# Gemma4: 10GB to 3.4GB (Mobile Journey)

## Goal

Take Gemma4 E2B from the original ~10GB safetensors checkpoint to a smaller `.cellmd` artifact that still gives usable quality and speed on edge/mobile-style runtimes.

## Final Result

- Source model: `models/gemma-4-E2B-it/model.safetensors` (~10.2GB)
- Final small working artifact: `models/gemma-4-E2B-it-int4-aggr-v5.cellmd` (~3.34GB on disk)
- Runtime status: edge-usable after runtime optimization pass

## What We Changed

### 1. Conversion and quantization strategy

- Added Gemma4 quantization profiles in converter:
  - aggressive int4
  - balanced int4
  - awq-lite int4
  - mixed i8/i4 experiments
- Added layer exclusion controls for sensitive layers:
  - `--gemma4-int4-exclude-layers ...`
- Used aggressive int4 with selective exclusions to keep size low while preserving coherence.

Key converter file:
- `tools/convert/src/main.rs`

### 2. Tokenizer/chat-template correctness

- Added Gemma4 auto-chat fallback detection when tokenizer configs do not expose a standard `chat_template`.
- This prevented mismatched prompt formatting and improved inference parity.

Key inference file:
- `tools/infer/src/main.rs`

### 3. Runtime performance surgery (critical)

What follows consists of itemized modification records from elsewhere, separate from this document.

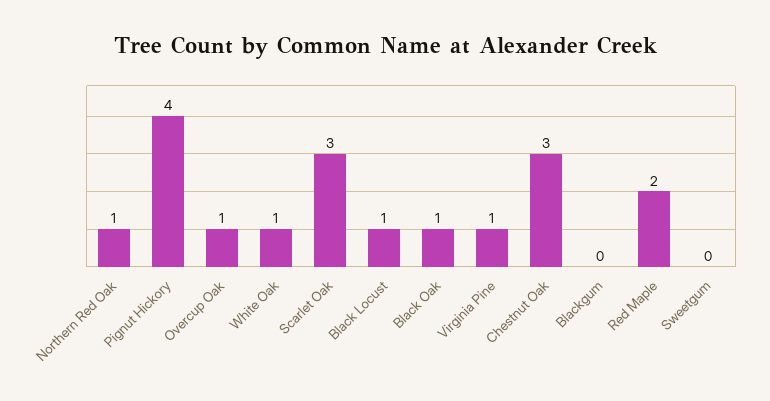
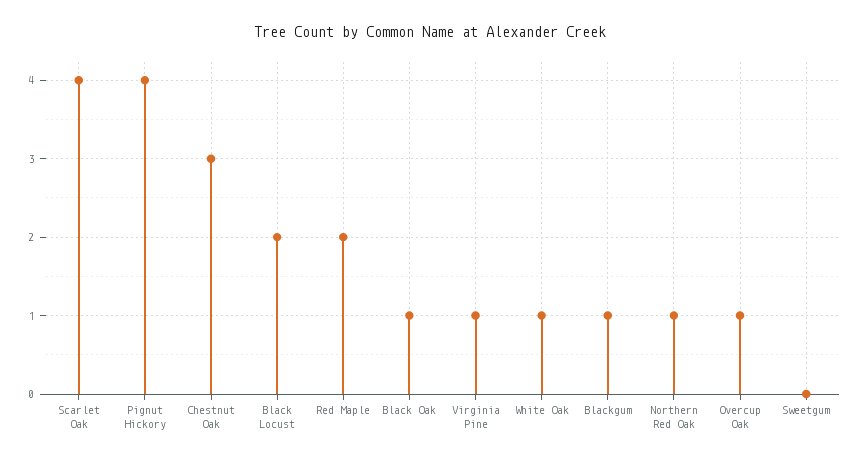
  {
    "Northern Red Oak": 1,
    "Pignut Hickory": 4,
    "Overcup Oak": 1,
    "White Oak": 1,
-   "Scarlet Oak": 3,
+   "Scarlet Oak": 4,
-   "Black Locust": 1,
+   "Black Locust": 2,
    "Black Oak": 1,
    "Virginia Pine": 1,
    "Chestnut Oak": 3,
-   "Blackgum": 0,
+   "Blackgum": 1,
    "Red Maple": 2,
    "Sweetgum": 0
  }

Quantization alone was not enough. The major bottleneck was runtime execution path:

- Added CPU-parallel linear kernels for Gemma (f16/i8/i4) using `rayon`.
- Added faster packed INT4 row dot path used across linear/logits.
- Disabled the slow Gemma4 INT4 Metal linear fallback by default (can be re-enabled via env flag).
- Added output sanitization to remove leaked `thought` prelude in CLI final text.

Key runtime files:
- `crates/cellm-model/src/gemma.rs`
- `crates/cellm-model/Cargo.toml`
- `tools/infer/src/main.rs`

## Measured Progress (same model family)

### Before runtime fixes (slow path active)

- Metal (int4 Gemma4): extremely slow (prefill/decode often in hundreds of seconds in earlier runs).

### After runtime fixes

Using `models/gemma-4-E2B-it-int4-aggr-v5.cellmd`:

- CPU (`gen=48`): prefill ~7.19s, decode ~33.67s
- Metal (`gen=48`, turboquant): prefill ~11.98s, decode ~45.35s

Control check (old slow path forced back on):

- `CELLM_GEMMA4_I4_DISABLE_METAL_LINEAR=0`
- Metal regression confirmed: prefill/decode jumped back to very high latency.

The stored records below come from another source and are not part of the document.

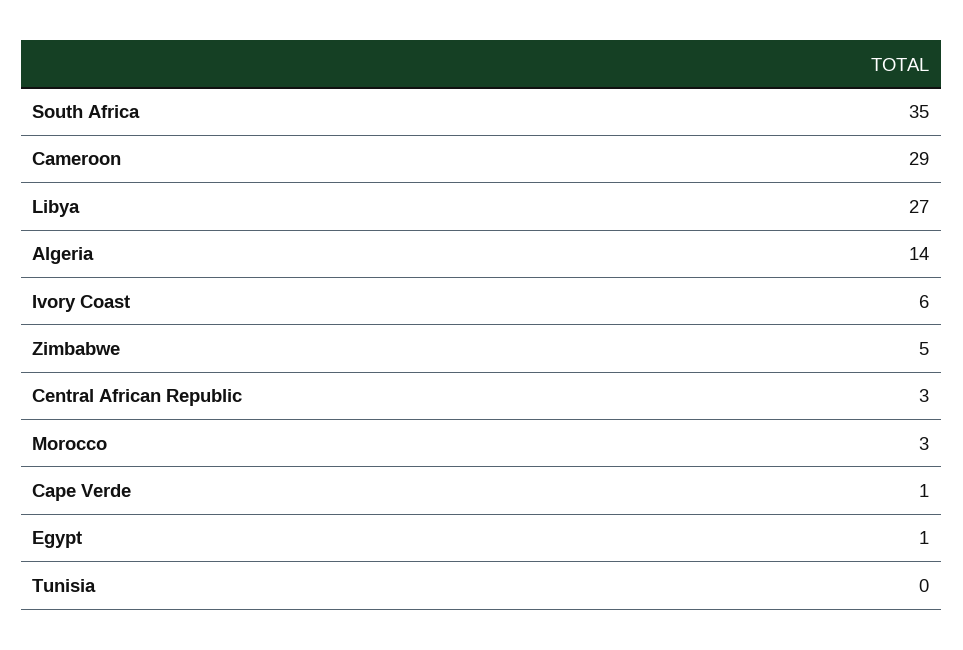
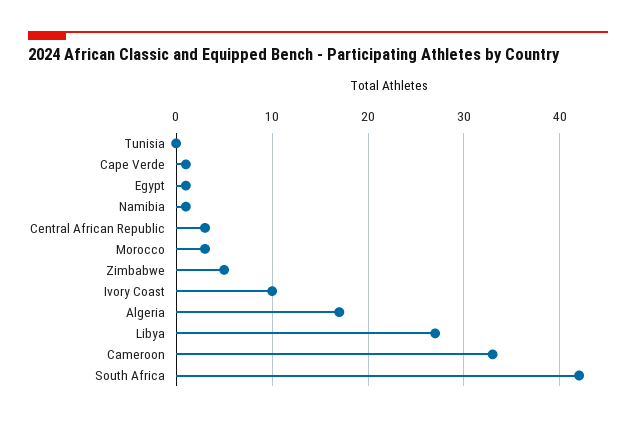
  {
-   "South Africa": 35,
+   "South Africa": 42,
-   "Cameroon": 29,
+   "Cameroon": 33,
    "Libya": 27,
-   "Algeria": 14,
+   "Algeria": 17,
-   "Ivory Coast": 6,
+   "Ivory Coast": 10,
    "Zimbabwe": 5,
    "Central African Republic": 3,
    "Morocco": 3,
    "Cape Verde": 1,
    "Egypt": 1,
-   "Tunisia": 0
+   "Tunisia": 0,
+   "Namibia": 1
  }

## Dataflow (conversion to inference)

```mermaid
flowchart LR
    A["HF Gemma4 E2B safetensors (~10GB)"] --> B["convert (tools/convert)"]
    B --> C["Gemma4 quant profile\n(aggressive int4 + layer exclusions)"]
    C --> D[".cellmd artifact (~3.34GB)"]
    D --> E["infer (tools/infer)"]
    E --> F["GemmaRunner runtime"]
    F --> G["KV cache path (f16 / turboquant)"]
    F --> H["Linear path selection"]
    H --> H1["CPU-parallel i4/i8/f16 matvec"]
    H --> H2["Metal path (guarded for Gemma4 i4)"]
    H1 --> I["Top-k logits"]
    H2 --> I
    I --> J["Sanitized text output"]
```

## Runtime Kernel Decision Dataflow
```mermaid
flowchart TD
    A["Gemma linear_f16_out_in"] --> B{"Weight dtype?"}
    B -->|f16| C["f16 path"]
    B -->|i8| D["i8 + qscale path"]
    B -->|i4| E["i4 packed + qscale path"]
    E --> F{"Gemma4 i4 metal linear disabled?"}
    F -->|yes| G["CPU parallel packed-dot path"]
    F -->|no| H["old tiered metal linear path"]
    C --> I["Output vector"]
    D --> I
    G --> I
    H --> I
```

## Production Benchmark Harness Added

To track production readiness continuously:

- Script: `tools/bench/run_gemma4_mobile_profile.sh`
- Output:
  - `docs/benchmarks/runs/gemma4_mobile_profile_<timestamp>.csv`
  - `docs/benchmarks/runs/gemma4_mobile_profile_<timestamp>_summary.md`

This includes:
- startup/prefill/decode times
- tokens/sec
- pass-rate per backend
- broad-phone gate verdicts

## Practical Conclusion

- We successfully reduced disk footprint from ~10GB class checkpoint to a ~3.34GB `.cellmd` while keeping generation usable.
- The main unlock was runtime-path optimization, not only quantization.
- For broad-phone production, next work is further memory trimming without quality collapse.